Cara menanam pohon pule berikutnya adalah menyiapkan media tanam yang tepat. Media tanam yang Anda butuhkan untuk tanaman yang satu ini adalah tanah yang dicampur dengan sekam.

Anda bisa menyimpan media tanam di wadah semai agar biji cepat tumbuh. Basahi media tanam kemudian taruh biji pule di atas tanah. Taburkan tanah di atas biji pule secara pelan sampai biji tertutup oleh tanah.

3. Menunggu Biji Berkecambah

Selanjutnya, Anda bisa menunggu sampai biji pada wadah semai berkecambah. Umumnya dibutuhkan waktu sekitar dua bulan agar biji dapat tumbuh dan berubah menjadi benih.

4. Memindahkan Media Tanam

Cara menanam pohon pule dari biji terakhir adalah memindahkan benih ke media tanam yang lebih besar. Siapkan polybag yang telah berisi tanah, sekam dan kompos. Kemudian tanam benih pule ke polybag.

Pohon pule tergolong tanaman yang tumbuh cepat dan akan tumbuh sekitar 120 cm selama tiga bulan. Pastikan tanaman terkena sinar matahari yang cukup selama lima jam sehari.

Cara Menanam Pohon Pule dari Stek Batang

1. Menyiapkan Batang Pule yang Sudah Tua

Pohon pule tidak mudah mati dan akan tetap hidup asalkan akarnya basah dan menempel pada tanah.
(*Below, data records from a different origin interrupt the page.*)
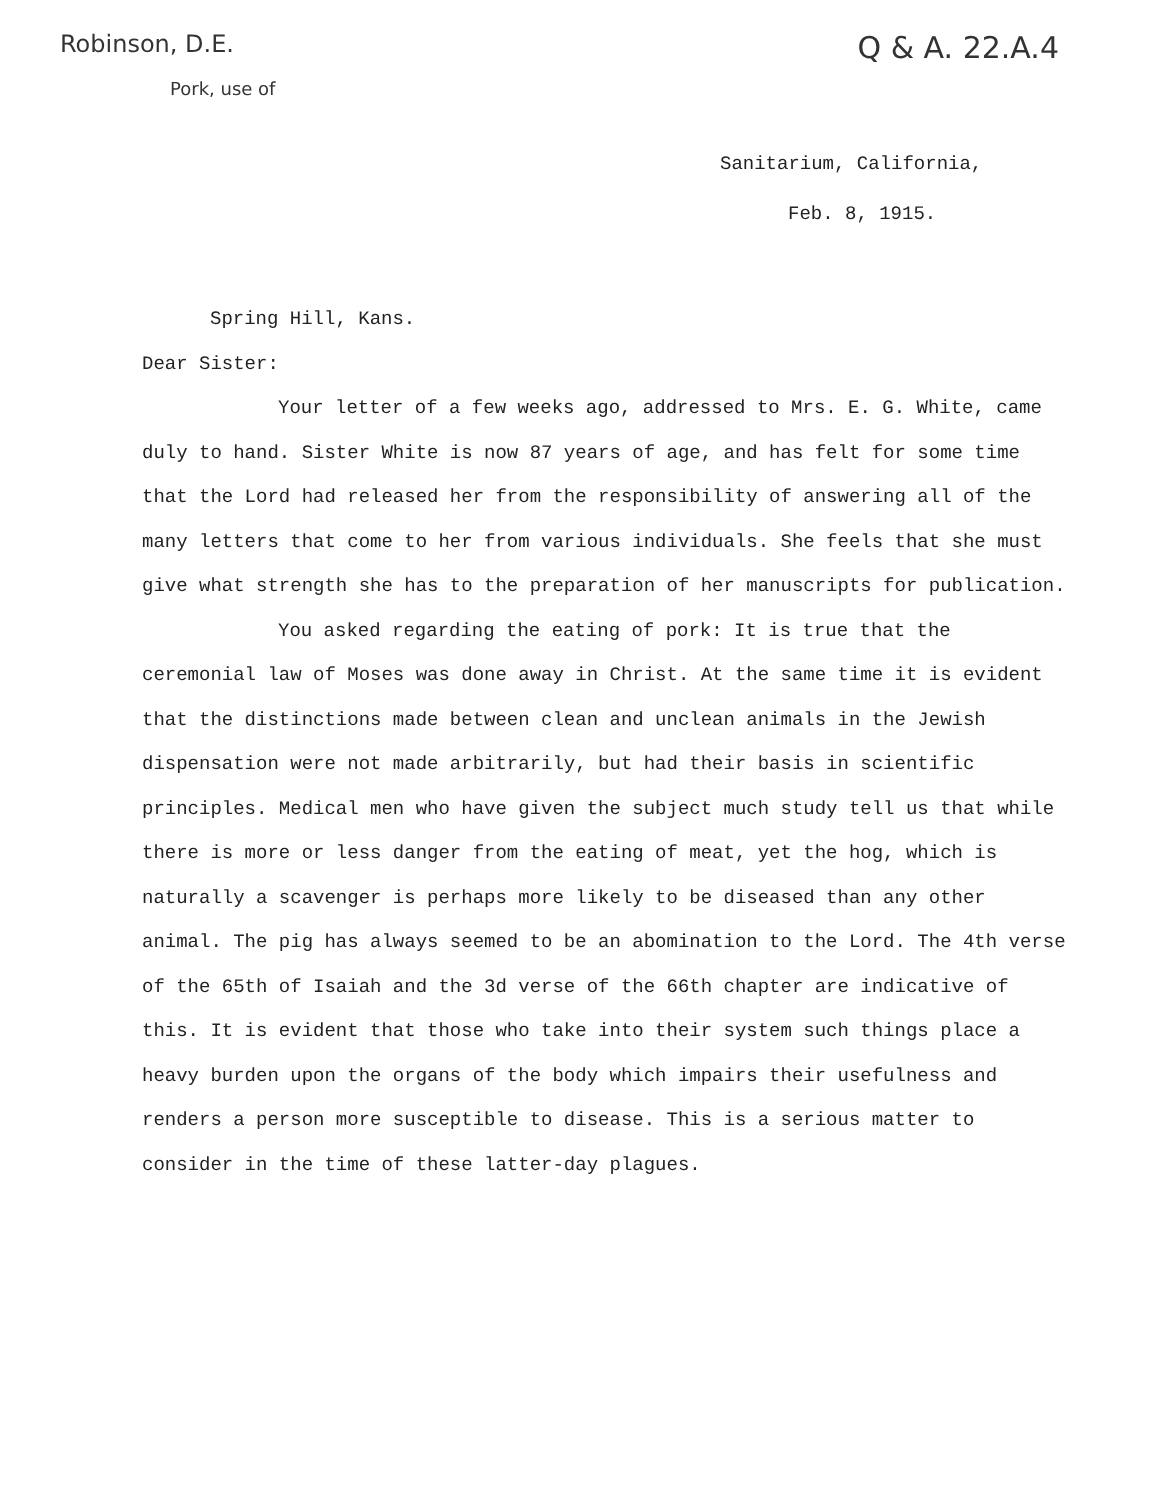Robinson, D.E.
Pork, use of
Q & A. 22.A.4
Sanitarium, California,
Feb. 8, 1915.
Spring Hill, Kans.
Dear Sister:
Your letter of a few weeks ago, addressed to Mrs. E. G. White, came duly to hand. Sister White is now 87 years of age, and has felt for some time that the Lord had released her from the responsibility of answering all of the many letters that come to her from various individuals. She feels that she must give what strength she has to the preparation of her manuscripts for publication.
You asked regarding the eating of pork: It is true that the ceremonial law of Moses was done away in Christ. At the same time it is evident that the distinctions made between clean and unclean animals in the Jewish dispensation were not made arbitrarily, but had their basis in scientific principles. Medical men who have given the subject much study tell us that while there is more or less danger from the eating of meat, yet the hog, which is naturally a scavenger is perhaps more likely to be diseased than any other animal. The pig has always seemed to be an abomination to the Lord. The 4th verse of the 65th of Isaiah and the 3d verse of the 66th chapter are indicative of this. It is evident that those who take into their system such things place a heavy burden upon the organs of the body which impairs their usefulness and renders a person more susceptible to disease. This is a serious matter to consider in the time of these latter-day plagues.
Karena itu, stek batang merupakan salah satu metode populer dalam membudidayakan pohon pule.

Pertama, siapkan batang pohon pule yang sudah agak tua atau berkayu. Usahakan pohon masih segar atau memiliki getah agar dapat tumbuh dengan baik.

2. Menyiapkan Media Tanam

Berikutnya, siapkan polybag berisi tanah sebagai media tanam tanaman. Jangan campurkan sekam pada media tanam ini agar media menjadi lebih padat. Tancapkan stek pohon pulai ke polybag sedalam 5 cm dan siram dengan air.

Anda juga bisa menutup tanaman menggunakan plastik agar tanaman tidak terkena hama dan mengurangi penguapan.

3. Menyimpan Tanaman di Tempat Teduh

Terakhir, simpan tanaman di tempat yang teduh dan tidak terkena sinar matahari langsung. Setelah tiga minggu, tanaman akan menumbuhkan daun muda. Terus rawat tanaman sampai pohon tumbuh tinggi.